__Excerpt provided__
★ ★ ★ ★ ★
Args : ARRAY of nodes.
Returns : Nothing useful
Note : Singular and plural forms are synonymous
Title : add_edges, add_edge
Usage : $graph->add_edges('a','b',['b','c']);
$graph->add_edge('c','d')) {
Function: Add edges to graph.
Edges that are already in graph are not added again, but
are placed in a separate 'duplicate edges' list.
Automatically adds any nodes that are not yet in the graph.
Args : ARRAY of edges in any of the forms described in the
previous section. The forms can be mixed as shown in
the Usage here.
Returns : Nothing useful
Note : Singular and plural forms are synonymous
Title : nodes
Usage : my @nodes=$graph->nodes;
if (@{$graph->nodes('a','b')}==2) {
print "a, b are both nodes\n";
}
Function: Return all nodes or the given ones.
With no args returns all nodes.
With args, returns the nodes corresponding to each arg, or
undef if the arg is not a node. Useful for testing whether
a given value is a node in the graph.
Args : (optional)
ARRAY of nodes or text representations of nodes
Returns : ARRAY or ARRAY ref of nodes (for args that correspond to
nodes), or undef (for args that are not nodes)
★ ★ ★ ★ ★
Write the next part of the graph module documentation, picking up after its final line and keeping the same entry layout.

__Information supplied__
★ ★ ★ ★ ★
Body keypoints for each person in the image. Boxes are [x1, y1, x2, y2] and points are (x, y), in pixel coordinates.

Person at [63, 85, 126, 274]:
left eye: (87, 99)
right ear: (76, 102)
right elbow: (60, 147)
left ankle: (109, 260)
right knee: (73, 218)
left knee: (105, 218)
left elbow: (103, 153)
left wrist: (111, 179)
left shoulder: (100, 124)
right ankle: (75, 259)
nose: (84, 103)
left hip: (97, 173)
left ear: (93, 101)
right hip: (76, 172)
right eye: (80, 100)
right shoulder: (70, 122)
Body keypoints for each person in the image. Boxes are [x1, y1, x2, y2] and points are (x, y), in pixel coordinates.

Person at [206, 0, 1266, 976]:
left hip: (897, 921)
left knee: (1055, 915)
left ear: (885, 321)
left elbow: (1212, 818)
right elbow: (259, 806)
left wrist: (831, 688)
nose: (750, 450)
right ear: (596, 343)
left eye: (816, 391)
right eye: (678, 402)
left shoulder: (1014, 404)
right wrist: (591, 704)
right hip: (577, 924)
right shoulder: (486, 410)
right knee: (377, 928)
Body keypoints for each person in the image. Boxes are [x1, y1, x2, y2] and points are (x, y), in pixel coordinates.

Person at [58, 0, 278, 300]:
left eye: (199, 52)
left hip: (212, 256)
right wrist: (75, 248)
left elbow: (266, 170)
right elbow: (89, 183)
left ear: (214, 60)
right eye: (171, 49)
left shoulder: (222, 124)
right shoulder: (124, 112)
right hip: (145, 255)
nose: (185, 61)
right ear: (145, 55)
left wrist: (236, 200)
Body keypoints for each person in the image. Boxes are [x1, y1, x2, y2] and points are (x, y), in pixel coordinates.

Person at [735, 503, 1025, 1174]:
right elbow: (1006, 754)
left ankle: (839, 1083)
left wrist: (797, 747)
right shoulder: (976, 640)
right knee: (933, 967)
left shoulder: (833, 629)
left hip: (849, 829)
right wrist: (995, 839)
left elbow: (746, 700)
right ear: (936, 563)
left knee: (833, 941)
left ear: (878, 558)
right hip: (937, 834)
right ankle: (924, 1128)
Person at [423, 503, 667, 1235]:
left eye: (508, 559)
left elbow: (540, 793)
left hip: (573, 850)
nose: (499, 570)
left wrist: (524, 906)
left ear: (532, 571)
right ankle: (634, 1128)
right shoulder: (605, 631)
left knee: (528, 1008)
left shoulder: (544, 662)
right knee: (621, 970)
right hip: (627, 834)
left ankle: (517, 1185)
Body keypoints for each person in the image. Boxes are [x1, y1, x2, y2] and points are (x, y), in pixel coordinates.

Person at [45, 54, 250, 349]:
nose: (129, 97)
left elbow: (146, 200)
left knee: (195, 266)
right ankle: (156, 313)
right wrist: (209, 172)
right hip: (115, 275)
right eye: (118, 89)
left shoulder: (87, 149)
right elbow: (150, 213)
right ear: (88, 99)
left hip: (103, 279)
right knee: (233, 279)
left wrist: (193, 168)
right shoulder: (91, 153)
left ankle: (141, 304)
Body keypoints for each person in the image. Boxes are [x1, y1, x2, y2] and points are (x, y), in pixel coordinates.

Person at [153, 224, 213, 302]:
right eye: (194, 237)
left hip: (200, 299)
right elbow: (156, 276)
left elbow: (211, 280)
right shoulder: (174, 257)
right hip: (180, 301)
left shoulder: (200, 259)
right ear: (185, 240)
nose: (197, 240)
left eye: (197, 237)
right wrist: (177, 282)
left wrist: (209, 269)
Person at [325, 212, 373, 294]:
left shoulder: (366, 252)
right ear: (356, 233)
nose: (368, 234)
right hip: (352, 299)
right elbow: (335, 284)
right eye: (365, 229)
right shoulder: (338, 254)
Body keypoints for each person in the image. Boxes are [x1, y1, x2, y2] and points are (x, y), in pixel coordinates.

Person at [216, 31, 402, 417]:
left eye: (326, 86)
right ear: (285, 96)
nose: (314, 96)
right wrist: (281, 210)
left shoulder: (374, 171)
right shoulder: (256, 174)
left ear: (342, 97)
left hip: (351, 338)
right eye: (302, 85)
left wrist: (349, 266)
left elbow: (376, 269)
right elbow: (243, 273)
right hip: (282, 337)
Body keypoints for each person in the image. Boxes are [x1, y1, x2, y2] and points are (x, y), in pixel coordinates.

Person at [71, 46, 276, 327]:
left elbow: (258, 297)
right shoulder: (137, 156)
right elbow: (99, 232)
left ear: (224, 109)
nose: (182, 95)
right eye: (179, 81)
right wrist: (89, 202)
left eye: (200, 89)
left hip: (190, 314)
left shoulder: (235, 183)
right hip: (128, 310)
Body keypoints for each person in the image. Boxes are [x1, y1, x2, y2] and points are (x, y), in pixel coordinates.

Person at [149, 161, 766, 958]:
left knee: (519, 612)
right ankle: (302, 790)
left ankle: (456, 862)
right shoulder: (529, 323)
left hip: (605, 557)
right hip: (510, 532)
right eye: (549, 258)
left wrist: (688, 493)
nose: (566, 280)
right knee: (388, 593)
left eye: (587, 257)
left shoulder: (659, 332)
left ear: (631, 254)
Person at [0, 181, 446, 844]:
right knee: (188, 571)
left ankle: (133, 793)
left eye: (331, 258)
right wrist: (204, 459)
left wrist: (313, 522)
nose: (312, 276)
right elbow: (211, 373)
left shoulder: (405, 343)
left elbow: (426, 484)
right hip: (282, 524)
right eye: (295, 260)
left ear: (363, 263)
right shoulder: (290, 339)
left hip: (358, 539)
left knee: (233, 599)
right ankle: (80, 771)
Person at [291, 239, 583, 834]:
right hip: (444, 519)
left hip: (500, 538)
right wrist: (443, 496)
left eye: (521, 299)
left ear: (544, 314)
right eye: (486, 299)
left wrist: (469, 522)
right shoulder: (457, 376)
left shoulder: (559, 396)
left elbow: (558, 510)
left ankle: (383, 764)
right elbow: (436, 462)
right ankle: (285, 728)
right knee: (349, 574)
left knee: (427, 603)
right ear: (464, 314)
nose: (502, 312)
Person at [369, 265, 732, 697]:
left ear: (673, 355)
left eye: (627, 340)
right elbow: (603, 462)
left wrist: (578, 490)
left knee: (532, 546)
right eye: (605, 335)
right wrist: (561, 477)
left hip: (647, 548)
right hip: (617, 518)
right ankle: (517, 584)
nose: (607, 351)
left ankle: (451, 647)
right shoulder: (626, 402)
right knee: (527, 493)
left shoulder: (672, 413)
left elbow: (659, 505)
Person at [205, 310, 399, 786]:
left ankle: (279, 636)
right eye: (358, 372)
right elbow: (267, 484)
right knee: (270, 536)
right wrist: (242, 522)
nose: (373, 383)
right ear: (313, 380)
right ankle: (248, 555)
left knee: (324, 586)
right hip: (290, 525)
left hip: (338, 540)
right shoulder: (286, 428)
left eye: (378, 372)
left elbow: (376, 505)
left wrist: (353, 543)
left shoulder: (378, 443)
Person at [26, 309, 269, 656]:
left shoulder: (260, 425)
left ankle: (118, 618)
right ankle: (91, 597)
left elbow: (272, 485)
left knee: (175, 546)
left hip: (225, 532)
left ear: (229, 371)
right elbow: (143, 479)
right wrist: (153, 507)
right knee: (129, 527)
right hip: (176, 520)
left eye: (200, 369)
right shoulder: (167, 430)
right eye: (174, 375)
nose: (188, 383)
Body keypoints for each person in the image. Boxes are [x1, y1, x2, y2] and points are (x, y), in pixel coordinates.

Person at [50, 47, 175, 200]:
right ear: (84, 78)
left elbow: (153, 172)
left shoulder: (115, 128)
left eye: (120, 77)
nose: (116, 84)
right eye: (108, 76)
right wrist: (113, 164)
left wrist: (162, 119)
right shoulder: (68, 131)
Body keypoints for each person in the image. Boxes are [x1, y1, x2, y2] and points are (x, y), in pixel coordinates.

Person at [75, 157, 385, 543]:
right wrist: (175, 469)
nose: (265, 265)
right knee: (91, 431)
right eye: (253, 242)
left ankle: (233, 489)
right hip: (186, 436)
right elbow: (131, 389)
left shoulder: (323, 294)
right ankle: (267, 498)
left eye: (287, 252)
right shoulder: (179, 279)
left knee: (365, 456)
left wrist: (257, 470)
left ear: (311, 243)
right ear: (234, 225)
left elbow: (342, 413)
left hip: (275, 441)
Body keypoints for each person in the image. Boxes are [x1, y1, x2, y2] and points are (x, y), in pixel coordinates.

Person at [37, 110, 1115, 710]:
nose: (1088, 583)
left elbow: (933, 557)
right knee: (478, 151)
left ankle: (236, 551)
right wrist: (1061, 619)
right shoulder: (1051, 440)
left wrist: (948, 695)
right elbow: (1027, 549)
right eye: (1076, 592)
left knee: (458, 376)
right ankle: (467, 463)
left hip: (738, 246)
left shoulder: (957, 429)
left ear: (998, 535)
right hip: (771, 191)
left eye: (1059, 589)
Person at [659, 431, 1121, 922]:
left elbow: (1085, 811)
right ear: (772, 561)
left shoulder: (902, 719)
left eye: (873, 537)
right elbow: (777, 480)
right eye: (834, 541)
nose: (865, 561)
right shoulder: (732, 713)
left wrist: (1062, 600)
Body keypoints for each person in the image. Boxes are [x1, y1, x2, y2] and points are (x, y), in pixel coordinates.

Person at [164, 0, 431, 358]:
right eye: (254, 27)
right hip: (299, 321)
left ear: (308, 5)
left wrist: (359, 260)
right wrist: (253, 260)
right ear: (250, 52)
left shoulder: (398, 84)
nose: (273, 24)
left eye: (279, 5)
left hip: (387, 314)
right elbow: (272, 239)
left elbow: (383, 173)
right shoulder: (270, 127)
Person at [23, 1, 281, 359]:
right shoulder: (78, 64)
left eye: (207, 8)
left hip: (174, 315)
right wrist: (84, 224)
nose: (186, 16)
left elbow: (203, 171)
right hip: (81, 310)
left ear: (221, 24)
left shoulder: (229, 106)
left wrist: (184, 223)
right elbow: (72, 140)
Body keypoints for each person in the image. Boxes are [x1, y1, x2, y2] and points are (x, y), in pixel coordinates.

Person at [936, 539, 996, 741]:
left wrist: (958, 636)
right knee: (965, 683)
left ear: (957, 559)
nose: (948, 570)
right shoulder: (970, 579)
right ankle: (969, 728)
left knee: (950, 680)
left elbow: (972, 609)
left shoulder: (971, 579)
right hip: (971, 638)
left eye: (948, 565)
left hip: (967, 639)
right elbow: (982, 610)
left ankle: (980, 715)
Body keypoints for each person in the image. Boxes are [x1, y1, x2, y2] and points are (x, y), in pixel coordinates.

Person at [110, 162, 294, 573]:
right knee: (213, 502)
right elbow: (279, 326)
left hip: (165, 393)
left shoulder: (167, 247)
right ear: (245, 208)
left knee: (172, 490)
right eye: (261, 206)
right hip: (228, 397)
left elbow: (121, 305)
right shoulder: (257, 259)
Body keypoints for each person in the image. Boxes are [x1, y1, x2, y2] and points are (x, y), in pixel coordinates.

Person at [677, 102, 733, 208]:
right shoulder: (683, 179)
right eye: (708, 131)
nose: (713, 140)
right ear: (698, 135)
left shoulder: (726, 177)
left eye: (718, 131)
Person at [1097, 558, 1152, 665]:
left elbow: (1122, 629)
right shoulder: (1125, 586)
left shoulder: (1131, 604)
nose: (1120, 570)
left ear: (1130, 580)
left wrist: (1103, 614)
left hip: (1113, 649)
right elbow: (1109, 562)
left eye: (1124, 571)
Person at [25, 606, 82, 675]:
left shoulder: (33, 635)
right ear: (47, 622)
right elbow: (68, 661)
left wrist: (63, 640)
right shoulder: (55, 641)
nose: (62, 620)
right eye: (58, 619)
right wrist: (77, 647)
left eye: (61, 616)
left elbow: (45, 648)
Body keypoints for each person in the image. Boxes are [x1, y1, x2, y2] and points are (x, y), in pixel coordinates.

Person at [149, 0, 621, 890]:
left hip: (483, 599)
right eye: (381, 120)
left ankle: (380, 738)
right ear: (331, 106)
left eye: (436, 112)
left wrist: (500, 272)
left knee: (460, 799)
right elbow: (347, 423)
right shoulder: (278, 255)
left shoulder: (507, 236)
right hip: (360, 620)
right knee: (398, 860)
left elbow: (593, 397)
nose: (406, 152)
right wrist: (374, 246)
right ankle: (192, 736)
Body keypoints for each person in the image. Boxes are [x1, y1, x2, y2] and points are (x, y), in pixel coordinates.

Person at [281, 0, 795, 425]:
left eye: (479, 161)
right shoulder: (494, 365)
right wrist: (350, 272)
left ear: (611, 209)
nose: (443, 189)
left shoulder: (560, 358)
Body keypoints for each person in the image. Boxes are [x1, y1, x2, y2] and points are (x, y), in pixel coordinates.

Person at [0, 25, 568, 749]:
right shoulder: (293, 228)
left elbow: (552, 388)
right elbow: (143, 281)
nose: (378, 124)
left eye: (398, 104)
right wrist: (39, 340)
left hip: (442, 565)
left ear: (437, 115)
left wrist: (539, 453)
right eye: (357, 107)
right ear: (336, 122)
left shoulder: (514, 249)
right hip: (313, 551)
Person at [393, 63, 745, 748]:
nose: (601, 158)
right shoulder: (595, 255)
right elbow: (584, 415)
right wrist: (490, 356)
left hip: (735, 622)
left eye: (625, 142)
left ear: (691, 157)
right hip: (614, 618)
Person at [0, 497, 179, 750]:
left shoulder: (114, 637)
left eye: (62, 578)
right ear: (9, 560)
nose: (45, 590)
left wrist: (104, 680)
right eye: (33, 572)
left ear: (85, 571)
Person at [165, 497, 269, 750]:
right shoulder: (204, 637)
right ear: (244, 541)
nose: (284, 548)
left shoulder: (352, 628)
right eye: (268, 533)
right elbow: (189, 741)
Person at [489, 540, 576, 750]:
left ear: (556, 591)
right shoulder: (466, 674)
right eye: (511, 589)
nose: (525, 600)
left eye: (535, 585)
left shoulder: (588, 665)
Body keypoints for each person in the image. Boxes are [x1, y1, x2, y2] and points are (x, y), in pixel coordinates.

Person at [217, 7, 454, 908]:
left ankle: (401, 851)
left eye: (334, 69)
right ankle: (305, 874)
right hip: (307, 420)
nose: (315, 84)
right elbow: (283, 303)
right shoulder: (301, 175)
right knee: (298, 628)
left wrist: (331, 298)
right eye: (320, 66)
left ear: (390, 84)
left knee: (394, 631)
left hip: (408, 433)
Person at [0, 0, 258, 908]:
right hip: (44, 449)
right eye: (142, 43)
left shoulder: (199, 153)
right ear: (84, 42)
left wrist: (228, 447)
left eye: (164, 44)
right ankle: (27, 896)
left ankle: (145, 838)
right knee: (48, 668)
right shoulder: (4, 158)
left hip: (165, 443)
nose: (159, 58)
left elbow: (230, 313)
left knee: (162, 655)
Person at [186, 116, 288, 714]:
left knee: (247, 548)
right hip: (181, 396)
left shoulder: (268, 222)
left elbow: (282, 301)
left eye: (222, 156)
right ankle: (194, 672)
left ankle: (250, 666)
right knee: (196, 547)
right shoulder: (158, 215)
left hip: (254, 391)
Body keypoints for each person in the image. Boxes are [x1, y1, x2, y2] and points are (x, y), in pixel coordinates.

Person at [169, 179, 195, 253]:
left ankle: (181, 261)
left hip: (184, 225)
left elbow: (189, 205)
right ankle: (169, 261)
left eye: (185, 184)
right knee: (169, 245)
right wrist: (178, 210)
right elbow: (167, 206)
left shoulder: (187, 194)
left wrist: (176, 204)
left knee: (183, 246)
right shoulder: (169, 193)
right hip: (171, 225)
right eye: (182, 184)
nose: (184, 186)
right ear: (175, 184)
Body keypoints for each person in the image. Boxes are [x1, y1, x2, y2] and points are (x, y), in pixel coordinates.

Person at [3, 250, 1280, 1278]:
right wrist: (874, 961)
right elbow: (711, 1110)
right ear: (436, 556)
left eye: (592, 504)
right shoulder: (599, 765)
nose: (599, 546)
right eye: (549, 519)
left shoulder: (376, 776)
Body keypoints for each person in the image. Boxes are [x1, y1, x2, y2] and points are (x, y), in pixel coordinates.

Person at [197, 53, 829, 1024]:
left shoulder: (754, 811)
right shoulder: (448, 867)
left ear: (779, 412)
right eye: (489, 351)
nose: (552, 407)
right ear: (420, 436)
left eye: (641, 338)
★ ★ ★ ★ ★
__Output for this exercise__
Title : edges
Usage : my @edges=$graph->edges;
if (@{$graph->edges('a','b',['b','c'])}==2) {
print "[a,b] and [b,c] are both edges\n";
}
Function: Return all edges or the given ones.
With no args returns all edges.
With args, returns the edges corresponding to each arg, or
undef if the arg is not a edge. Useful for testing whether
a given value is a edge in the graph.
Args : (optional)
One or more edges in any of the forms described in the
previous section. The forms can be mixed as shown in
the Usage here.
Returns : ARRAY or ARRAY ref of edges for args that correspond to
edges), or undef (for args that are not edges)
Title : node
Usage : if ($graph->node('a')) {
print "a is a node\n";
}
Function: Test whether a value is a node in the graph, or map the
text representation of a node to the node itself. The
method can also be fed a list of values (like the 'nodes'
method) and it will test all of them.
Args : Usually, a single node.
The function also accepts a list of nodes.
Returns : In scalar context (the usual case): the node corresponding
to the arg (if there's just one), or the node corresponding
to the first arg (if a list of args were provided, which is
kind of dumb in this case), or undef if the arg is not a
node.
In array context, it behaves just like 'nodes', returning
an ARRAY of nodes (for args that correspond to nodes), or
undef (for args that are not nodes)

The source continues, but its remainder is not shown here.